The focus on this portfolio is only set to strengthen further with the launch of Colors Tamil early next year. With the market already packed by extremely popular Sun TV and other competitive players like Star Vijay, Zee Tamil and KTV among others, it will be interesting to see how Colors Tamil holds on its own. Vats agreed that Tamil is a challenging market but he promises the channel’s entry to be ‘very innovative and disruptive.’ He gives his word, “It will be big and new to that market. We are hopeful that the audience likes it,” he said.
Popularity of kid's channels
Even in kid’s cluster, Viacom18 scored with popular channels like Nick and Sonic which can be attributed to its popular shows like ‘Motu Patlu’ and ‘Shiva.’ The entertainment company leveraged the popularity of kid’s properties (‘Ninja Hattori,’ ‘Peppa Pig’ and ‘Motu Patlu’) to strengthen its consumer product business. Till last November, its kids cluster had a CAGR of 50 per cent in that business itself. Then Viacom18 tapped into animation industry with its maiden 3D animation theatrical ‘Motu Patlu King of Kings’ which reportedly made Rs. 4 crore.
Tapping into digital
Digital frontier has turned out to be a tricky game with huge investment on AVOD platform Voot’s content and marketing.
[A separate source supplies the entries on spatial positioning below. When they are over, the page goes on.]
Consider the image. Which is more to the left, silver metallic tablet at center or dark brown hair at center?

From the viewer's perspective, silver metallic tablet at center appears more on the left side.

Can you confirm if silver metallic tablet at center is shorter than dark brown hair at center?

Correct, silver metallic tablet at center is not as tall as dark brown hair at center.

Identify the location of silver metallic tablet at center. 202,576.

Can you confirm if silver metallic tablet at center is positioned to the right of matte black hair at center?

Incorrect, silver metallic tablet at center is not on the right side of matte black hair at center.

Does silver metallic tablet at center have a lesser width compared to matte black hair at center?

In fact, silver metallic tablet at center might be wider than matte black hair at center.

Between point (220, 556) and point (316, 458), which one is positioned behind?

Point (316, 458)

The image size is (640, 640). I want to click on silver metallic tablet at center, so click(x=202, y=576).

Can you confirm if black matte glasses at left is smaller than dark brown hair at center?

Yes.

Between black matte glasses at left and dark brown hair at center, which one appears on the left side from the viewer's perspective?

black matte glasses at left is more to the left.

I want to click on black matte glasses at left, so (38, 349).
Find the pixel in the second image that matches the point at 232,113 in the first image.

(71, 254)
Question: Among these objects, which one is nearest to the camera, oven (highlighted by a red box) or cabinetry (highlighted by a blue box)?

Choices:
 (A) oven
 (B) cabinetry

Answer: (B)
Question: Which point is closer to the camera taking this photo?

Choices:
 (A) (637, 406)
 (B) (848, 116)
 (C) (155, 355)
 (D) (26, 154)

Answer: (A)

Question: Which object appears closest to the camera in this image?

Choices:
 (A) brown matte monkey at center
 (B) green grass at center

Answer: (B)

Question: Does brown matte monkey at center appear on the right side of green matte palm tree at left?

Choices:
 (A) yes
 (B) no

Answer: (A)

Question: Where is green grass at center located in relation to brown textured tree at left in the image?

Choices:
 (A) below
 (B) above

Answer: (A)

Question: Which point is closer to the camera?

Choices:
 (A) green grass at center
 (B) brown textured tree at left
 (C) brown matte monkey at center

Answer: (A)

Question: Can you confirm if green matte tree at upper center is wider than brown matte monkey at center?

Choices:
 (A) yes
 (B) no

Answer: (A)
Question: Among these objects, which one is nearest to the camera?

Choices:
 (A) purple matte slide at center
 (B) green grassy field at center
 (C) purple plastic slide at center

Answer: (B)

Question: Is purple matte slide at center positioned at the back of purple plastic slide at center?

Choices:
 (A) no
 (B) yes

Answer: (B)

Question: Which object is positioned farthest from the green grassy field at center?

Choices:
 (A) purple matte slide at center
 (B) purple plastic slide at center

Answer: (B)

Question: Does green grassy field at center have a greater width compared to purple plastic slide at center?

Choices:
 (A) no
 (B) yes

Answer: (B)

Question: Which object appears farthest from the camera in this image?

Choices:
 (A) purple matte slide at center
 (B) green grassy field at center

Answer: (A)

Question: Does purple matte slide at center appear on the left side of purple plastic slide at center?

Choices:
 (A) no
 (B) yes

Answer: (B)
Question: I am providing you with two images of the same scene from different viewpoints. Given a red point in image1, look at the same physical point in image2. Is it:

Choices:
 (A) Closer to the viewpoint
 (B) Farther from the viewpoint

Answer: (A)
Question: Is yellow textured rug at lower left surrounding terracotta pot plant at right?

Launched last year, its originals, with few exceptions, had lukewarm response. But interestingly enough, what worked for it were catch-up TV and exclusive show extension properties like ‘Unseen Undekha,’ ‘Cutless’ of ‘Bigg Boss,’ ‘MTV Splitsvilla’ and ‘Voot Kids.’ Voot claimed to have amassed 70 million views for ‘Bigg Boss’ in its first 10 days. Now Viacom18 is planning to take it behind pay-wall mid next year.
Successful cinematic foray
Viacom18 Motion Pictures, one of the first studio-model-based motion picture businesses in India, has given Indian cinema some standout offerings like ‘Toilet-Ek Prem Katha,’ ‘Margarita With a Straw,’ ‘Queen,’ ‘Bhaag Milkha Bhaag,’ ‘Kahaani’ and ‘Gangs of Wasseypur’ among others. According to Rahul Kadbet, Head of Programming, Carnival Cinemas, the production house has mastered the art of filmmaking despite challenging its conventional norms. He credits the success to Neeraj Goswami, VP, Sales and Distribution. He said, “A dynamic and result-oriented professional in the business of distribution in the movies business, his vision towards the distribution strategy only made it possible to achieve this kind of success.”
With its recent entry into regional languages like Bengali, Marathi, Punjabi and down South, Vats informed us that the industry will see more movie productions in these markets.
Merchandising and more
Looking at its merchandising business, Viacom18 Consumer Products with its 30+ brands across 14 brands has crossed Rs. 200 crore in retail sales in India according to media reports. Vats has aimed to make it the favoured house for consumer products in the country.
When it comes to IPs, Viacom18 has managed to reach a million consumers through impactful large format live properties such as Vh1 Supersonic, MTV VMAI, Nickelodeon KCA, Emerge, MTV Xtreme and Comedy Central Chuckle Festival among others. Vats shared that they are continuing to invest in creating new IPs across genres.